Nachtmystium: Addicts - Black Meddle Part II Tipp



Stil (Spielzeit): Black/Progressive/Avantgarde Metal (48:01)
Label/Vertrieb (VÖ): Candlelight Records (23.06.10)
Bewertung: 9,5/10

Link: http://www.myspace.com/nachtmystium

Nach dem unglaublich starken "Assassins: Black Meddle Part I" konnte man sich als Anhänger des avantgardistischen und grenzoffenen Black Metals nur auf den zweiten Teil "Addicts" freuen. NACHTMYSTIUM sind mit keiner mir bekannten Band vergleichbar. Was die Amerikaner auch auf ihrem neuen Album abziehen, spottet erneut jeder Beschreibung. "Black Meddle Part II" ist ein gottverdammtes Meisterwerk in einem genreübergreifenden Bereich, der nur noch in der Grundsubstanz etwas mit altbekanntem Black Metal zu tun hat und darüber hinaus von melodischen, rockigen, ja sogar elektronischen Elementen geprägt ist.

****************

AUFGABENLISTE
(a) Nenne alle Arten von Elementen, die das neue Album laut der Plattenkritik über die Grundsubstanz des Black Metals hinaus prägen.
(b) Entscheide für jede Aussage, ob sie mit der Plattenkritik übereinstimmt, und belege jede Antwort mit dem ausschlaggebenden Wortlaut: (i) Das Album ist bei Candlelight Records erschienen. (ii) Die Spielzeit des Albums beträgt über 50 Minuten. (iii) Die Plattenkritik vergleicht NACHTMYSTIUM mit einer bekannten Band.
(c) Gib den Abschnitt der Plattenkritik von „Nach dem unglaublich“ bis einschließlich „Elementen geprägt ist.“ wortgetreu wieder.

VORLIEGENDES MATERIAL
****************

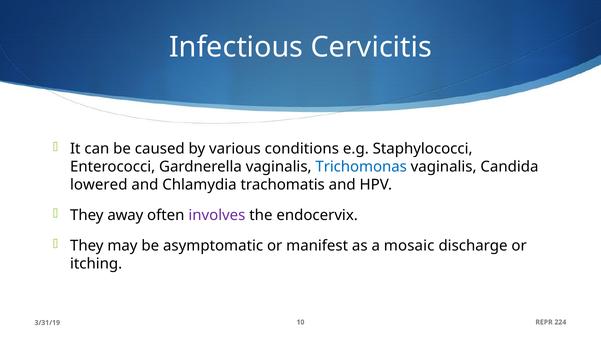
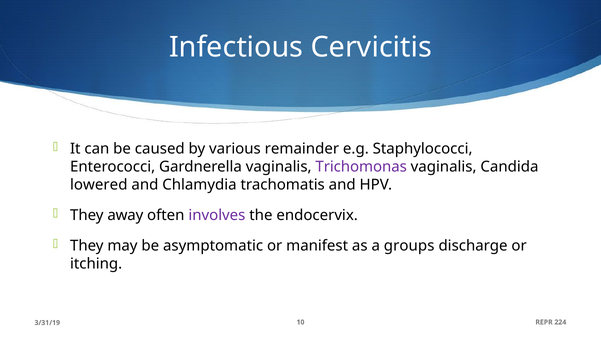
conditions: conditions -> remainder
Trichomonas colour: blue -> purple
mosaic: mosaic -> groups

****************

ERGEBNISSE
(a) melodische, rockige und elektronische Elemente

(b)
(i) Ja: „Label/Vertrieb (VÖ): Candlelight Records (23.06.10)“
(ii) Nein: „Black/Progressive/Avantgarde Metal (48:01)“
(iii) Nein: „NACHTMYSTIUM sind mit keiner mir bekannten Band vergleichbar.“

(c)
Nach dem unglaublich starken "Assassins: Black Meddle Part I" konnte man sich als Anhänger des avantgardistischen und grenzoffenen Black Metals nur auf den zweiten Teil "Addicts" freuen. NACHTMYSTIUM sind mit keiner mir bekannten Band vergleichbar. Was die Amerikaner auch auf ihrem neuen Album abziehen, spottet erneut jeder Beschreibung. "Black Meddle Part II" ist ein gottverdammtes Meisterwerk in einem genreübergreifenden Bereich, der nur noch in der Grundsubstanz etwas mit altbekanntem Black Metal zu tun hat und darüber hinaus von melodischen, rockigen, ja sogar elektronischen Elementen geprägt ist.